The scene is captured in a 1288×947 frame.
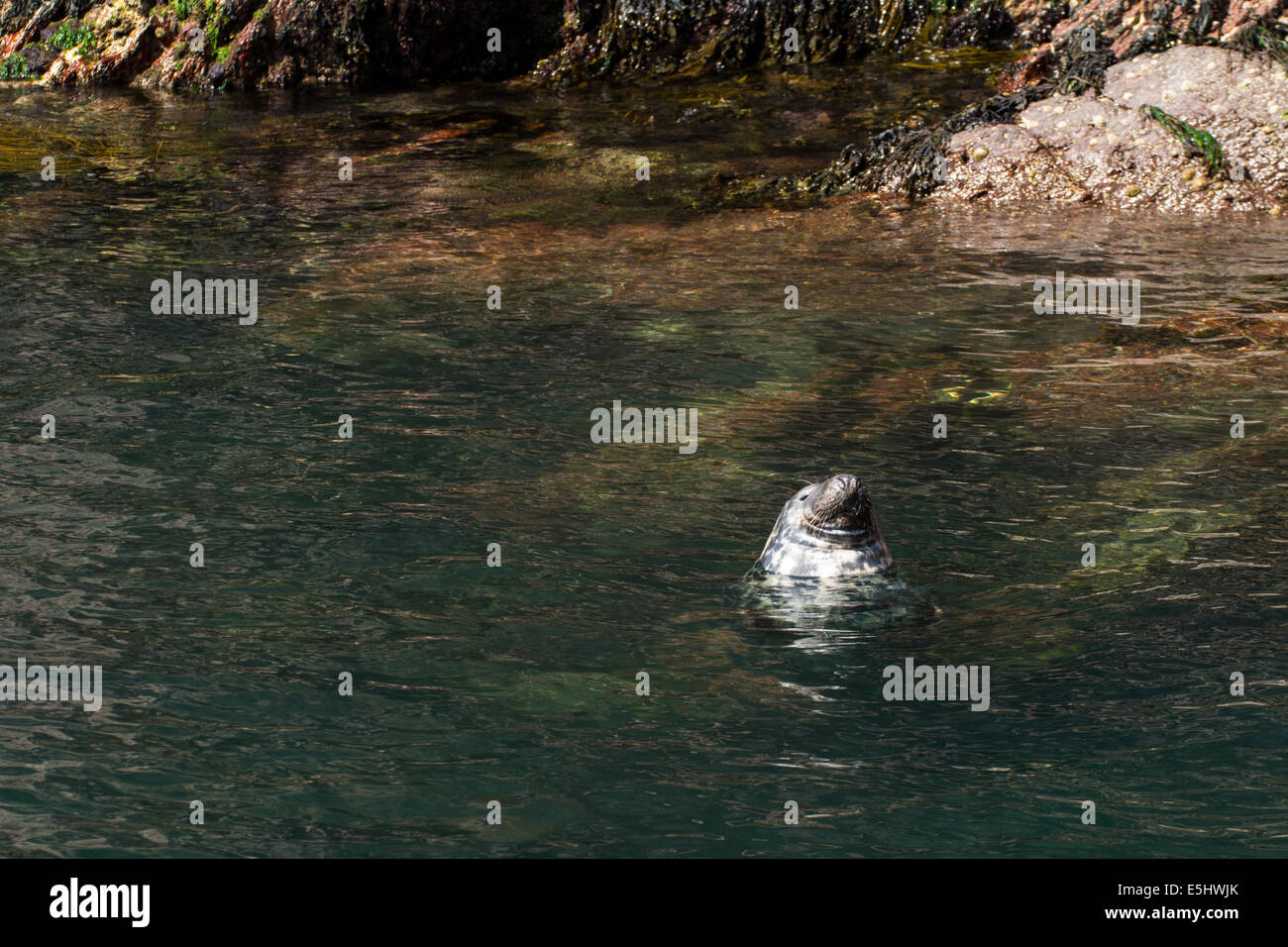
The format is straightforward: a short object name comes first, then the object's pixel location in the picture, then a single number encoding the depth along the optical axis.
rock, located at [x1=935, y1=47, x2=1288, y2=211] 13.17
__________
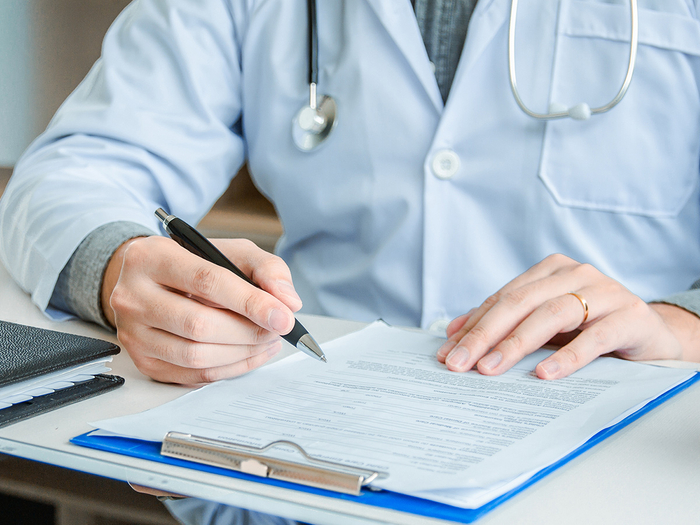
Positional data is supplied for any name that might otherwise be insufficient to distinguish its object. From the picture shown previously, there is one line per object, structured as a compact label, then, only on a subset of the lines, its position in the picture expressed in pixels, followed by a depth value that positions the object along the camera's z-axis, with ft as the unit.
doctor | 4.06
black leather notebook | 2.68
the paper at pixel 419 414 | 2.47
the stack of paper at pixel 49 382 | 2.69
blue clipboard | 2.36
__________
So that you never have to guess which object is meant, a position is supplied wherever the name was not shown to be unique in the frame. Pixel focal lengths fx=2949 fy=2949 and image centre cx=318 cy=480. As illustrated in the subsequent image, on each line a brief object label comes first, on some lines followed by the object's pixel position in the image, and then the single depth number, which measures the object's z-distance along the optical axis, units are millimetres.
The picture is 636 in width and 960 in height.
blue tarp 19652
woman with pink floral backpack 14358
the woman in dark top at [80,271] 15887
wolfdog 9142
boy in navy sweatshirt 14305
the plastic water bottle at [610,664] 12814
__________
Exercise brief -> Above are the records; copy exactly the lines from the one with "The scene is captured in a 1288×947 frame." through the one with "rock, located at", including both, and nothing more. Leave out pictures.

Answer space ->
The scene is captured in a 1288×947 frame.
The format is straightforward: a short object name comes first, then the object's pixel location in the picture, then a single number encoding the depth along the optical axis.
rock, located at [x1=935, y1=47, x2=1288, y2=211] 13.17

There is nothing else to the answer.